February 7, 2026: Claystone Heights—Hooks and Plots
Claystone Heights is a place where adventurers meet and prepare, but that doesn't mean it can't also be a place where adventures take place.
- Adventurers make enemies, both of other adventurers and of others whose plans they foil. Those enemies may very well seek revenge, and if the adventurers live in Claystone Heights their enemies may very well bring the fight there. Even if the PCs aren't the targets, they could end up getting caught in the middle, either because the adventurers involved are friends of theirs, because they're asked to help, or just because they end up being in the wrong place at the wrong time.
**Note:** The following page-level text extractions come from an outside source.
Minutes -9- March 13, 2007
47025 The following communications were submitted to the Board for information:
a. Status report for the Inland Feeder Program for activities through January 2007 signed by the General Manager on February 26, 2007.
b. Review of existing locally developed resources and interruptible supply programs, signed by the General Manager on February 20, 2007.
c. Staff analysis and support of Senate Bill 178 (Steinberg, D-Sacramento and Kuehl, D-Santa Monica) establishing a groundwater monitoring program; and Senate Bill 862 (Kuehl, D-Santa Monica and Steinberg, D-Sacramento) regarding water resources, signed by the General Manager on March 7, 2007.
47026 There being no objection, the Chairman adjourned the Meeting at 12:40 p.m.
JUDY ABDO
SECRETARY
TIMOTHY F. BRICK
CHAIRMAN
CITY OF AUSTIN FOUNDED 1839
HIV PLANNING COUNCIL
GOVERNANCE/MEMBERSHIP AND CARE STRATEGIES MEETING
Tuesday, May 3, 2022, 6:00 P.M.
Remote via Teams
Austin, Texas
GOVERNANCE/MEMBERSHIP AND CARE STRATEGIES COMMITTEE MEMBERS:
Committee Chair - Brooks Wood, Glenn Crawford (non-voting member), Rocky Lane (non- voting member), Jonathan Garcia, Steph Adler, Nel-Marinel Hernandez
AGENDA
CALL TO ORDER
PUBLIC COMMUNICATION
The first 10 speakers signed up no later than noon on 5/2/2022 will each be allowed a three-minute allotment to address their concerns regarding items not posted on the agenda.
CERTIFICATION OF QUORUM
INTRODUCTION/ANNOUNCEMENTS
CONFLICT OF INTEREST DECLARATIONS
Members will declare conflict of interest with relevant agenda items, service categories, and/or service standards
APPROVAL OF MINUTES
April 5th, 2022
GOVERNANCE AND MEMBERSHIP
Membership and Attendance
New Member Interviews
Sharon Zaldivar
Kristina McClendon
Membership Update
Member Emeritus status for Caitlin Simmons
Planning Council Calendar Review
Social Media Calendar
- Example: Mysteriously, several adventurers in Claystone Heights have turned up petrified, turned into stone statues with identical symbols carved into their backs. If the PCs investigate, they may eventually be able to find the culprit: a sinister fey called Ydor dwelling in a sea cave south of Lüm that these adventurers had been sent to to try to defeat him. As a further twist, Ydor is—or at least was, prior to this revenge spree—innocent of any major wrongdoing; a greedy trainer named Salin Grost sent the adventurers there under false pretenses in the hopes they'd bring back some treasure she thought was concealed there.
- Adventurers often have a reputation for being foolhardy or impetuous; put a lot of adventurers in the same neighborhood and there are all sorts of ways things can go wrong. Adventurers can summon creatures for combat training that can escape and cause trouble; rivalries between adventurers can get out of hand; adventurers may resort to reckless methods of practice or skill development that may endanger passersby or their surroundings.
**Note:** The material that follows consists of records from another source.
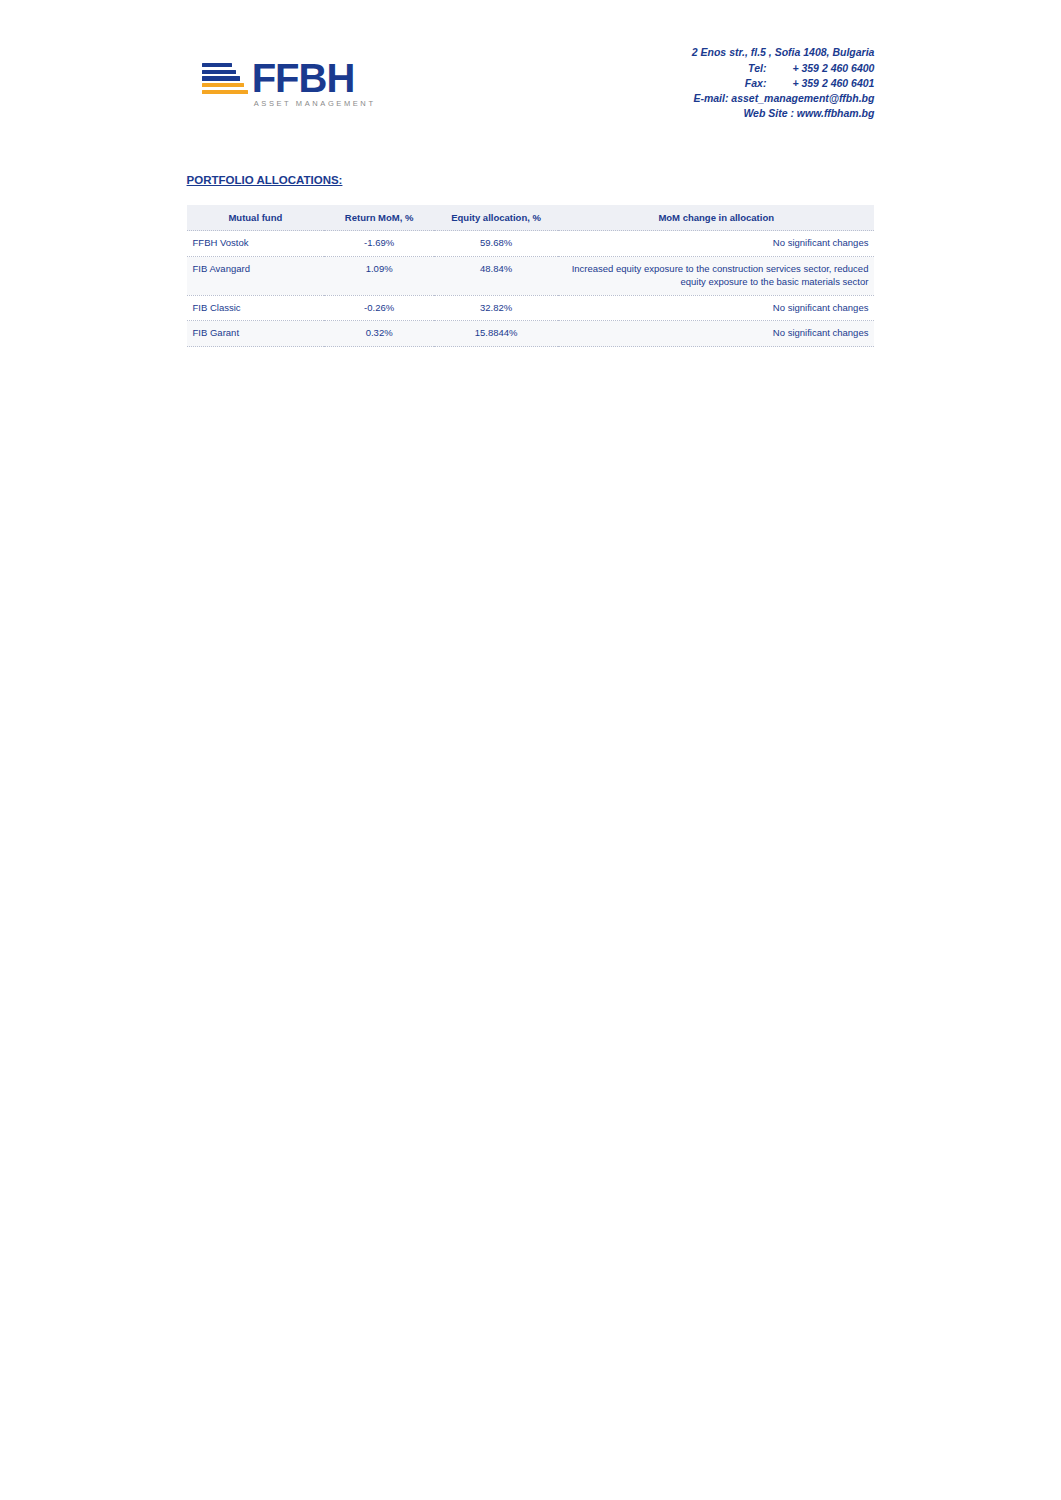FFBH
ASSET MANAGEMENT
2 Enos str., fl.5 , Sofia 1408, Bulgaria
Tel: + 359 2 460 6400 Fax: + 359 2 460 6401 E-mail: asset_management@ffbh.bg
Web Site : www.ffbham.bg
PORTFOLIO ALLOCATIONS:
| Mutual fund | Return MoM, % | Equity allocation, % | MoM change in allocation |
| --- | --- | --- | --- |
| FFBH Vostok | -1.69% | 59.68% | No significant changes |
| FIB Avangard | 1.09% | 48.84% | Increased equity exposure to the construction services sector, reduced equity exposure to the basic materials sector |
| FIB Classic | -0.26% | 32.82% | No significant changes |
| FIB Garant | 0.32% | 15.8844% | No significant changes |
- Example: An adventurer temporarily came across a magical staff that could temporarily bring inanimate objects to life, and he's been using it to animate training dummies to give himself a better way to practice. Unfortunately, he didn't understand exactly how to use the staff or what its powers were, and his misuse of the staff has caused other various objects in the vicinity to come to life as well and run amok. The PCs are tasked with stopping all the rampaging objects, finding out what's causing them, and putting a stop to it.
- There is a reason Claystone Heights is called Claystone Heights. Like the rest of the Old City, it's located on a relatively dry patch slightly elevated above the surrounding swamp, and it's built around and over ancient structures and ruins from Lüm's early days. Not only is Claystone in an area of particularly high ground, but it's also built on several layers of older ruins—ruins that can still be accessed from the surface through certain openings. Naturally, with all the adventurers who live in Claystone Heights, many of these ancient now-subterranean passages and chambers have been explored and looted... but with thousands of years of construction, there may yet remain areas that still hide undiscovered secrets.
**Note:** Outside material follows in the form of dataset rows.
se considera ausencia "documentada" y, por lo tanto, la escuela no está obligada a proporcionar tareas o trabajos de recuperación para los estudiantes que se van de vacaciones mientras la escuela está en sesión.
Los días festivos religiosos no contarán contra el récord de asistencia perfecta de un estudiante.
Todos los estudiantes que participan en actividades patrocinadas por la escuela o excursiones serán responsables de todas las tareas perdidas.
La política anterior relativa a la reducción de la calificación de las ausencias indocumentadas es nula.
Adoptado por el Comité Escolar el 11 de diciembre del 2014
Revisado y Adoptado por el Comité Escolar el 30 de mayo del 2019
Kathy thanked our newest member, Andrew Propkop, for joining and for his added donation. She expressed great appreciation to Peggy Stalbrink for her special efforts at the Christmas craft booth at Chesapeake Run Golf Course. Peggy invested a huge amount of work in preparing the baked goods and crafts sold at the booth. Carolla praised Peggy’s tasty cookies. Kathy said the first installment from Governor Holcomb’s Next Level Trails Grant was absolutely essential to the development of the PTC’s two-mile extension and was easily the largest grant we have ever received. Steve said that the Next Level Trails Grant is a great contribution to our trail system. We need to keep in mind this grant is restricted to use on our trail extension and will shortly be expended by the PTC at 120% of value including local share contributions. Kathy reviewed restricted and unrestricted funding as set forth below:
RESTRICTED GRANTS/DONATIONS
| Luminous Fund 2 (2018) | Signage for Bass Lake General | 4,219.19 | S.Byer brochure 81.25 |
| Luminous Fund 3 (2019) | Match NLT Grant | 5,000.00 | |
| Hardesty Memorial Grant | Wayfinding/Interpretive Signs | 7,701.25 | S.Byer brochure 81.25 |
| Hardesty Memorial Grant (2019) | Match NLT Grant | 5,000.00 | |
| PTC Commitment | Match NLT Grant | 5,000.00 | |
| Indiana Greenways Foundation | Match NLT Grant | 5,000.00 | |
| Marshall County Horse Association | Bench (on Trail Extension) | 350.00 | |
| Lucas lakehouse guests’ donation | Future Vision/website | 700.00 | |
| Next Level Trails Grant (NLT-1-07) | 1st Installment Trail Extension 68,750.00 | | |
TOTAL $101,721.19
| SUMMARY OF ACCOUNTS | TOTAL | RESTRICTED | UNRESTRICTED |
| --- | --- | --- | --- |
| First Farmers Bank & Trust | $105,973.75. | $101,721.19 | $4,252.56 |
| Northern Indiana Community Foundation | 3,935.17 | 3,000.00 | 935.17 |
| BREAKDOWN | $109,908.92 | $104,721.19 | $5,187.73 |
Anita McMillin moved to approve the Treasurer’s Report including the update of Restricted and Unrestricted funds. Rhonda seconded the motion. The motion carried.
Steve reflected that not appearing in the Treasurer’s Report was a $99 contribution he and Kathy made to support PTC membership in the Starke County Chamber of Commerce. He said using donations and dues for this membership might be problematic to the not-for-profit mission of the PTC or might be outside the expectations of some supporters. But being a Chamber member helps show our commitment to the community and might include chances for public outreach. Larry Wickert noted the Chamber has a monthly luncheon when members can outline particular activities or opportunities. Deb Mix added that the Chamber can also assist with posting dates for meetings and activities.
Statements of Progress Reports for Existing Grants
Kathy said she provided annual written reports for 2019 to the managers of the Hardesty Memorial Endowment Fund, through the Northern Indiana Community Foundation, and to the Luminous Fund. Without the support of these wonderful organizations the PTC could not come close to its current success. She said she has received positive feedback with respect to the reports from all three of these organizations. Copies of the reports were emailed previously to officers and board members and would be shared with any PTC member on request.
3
- Example: When the owners of a local bar, the Skyborne Carriage, try to expand its wine cellar, they accidentally break into a hitherto unknown underground passage... and release some magical constructs that have been trapped there for millennia. The PCs may be in the bar when this happens and witness the emergence of the constructs themselves, or they may be asked to help investigate later. Either way, this complex of chambers has been sealed for thousands of years, and almost anything could be inside...
- The prevalence in adventurers in Claystone Heights provides plenty of demand for training and certain kinds of items and information, and attracts people who can and will fulfill that demand, for a price. Unfortunately, it also attracts charlatans and scoundrels who will pretend to fill that demand, and who may cause a lot of trouble through selling cursed objects, meddling with forces they can't control, or just encouraging adventurers to get in over their heads. PCs may fall victim to these scams themselves, they may know someone who does, or they may just happen to be on site to witness the fallout... or of course unscrupulous PCs might consider pulling off similar cons themselves.
- Example: A new street vendor in Claystone Heights calling himself Blue Rudimund has what they claim is a magical "heroism pill" that gives adventurers the courage and fortitude to press on through difficulties and exceed their normal capabilities. What this "heroism pill" actually is is a highly addictive drug—it may indeed temporarily increase the abilities of those who take it, but at a very high cost. Can the PCs prove how harmful the pills are, and shut down the vendor? And can they help those who have already fallen victim to his wares? (Or has one of the PCs already taken Rudimund's pills before discovering the danger?)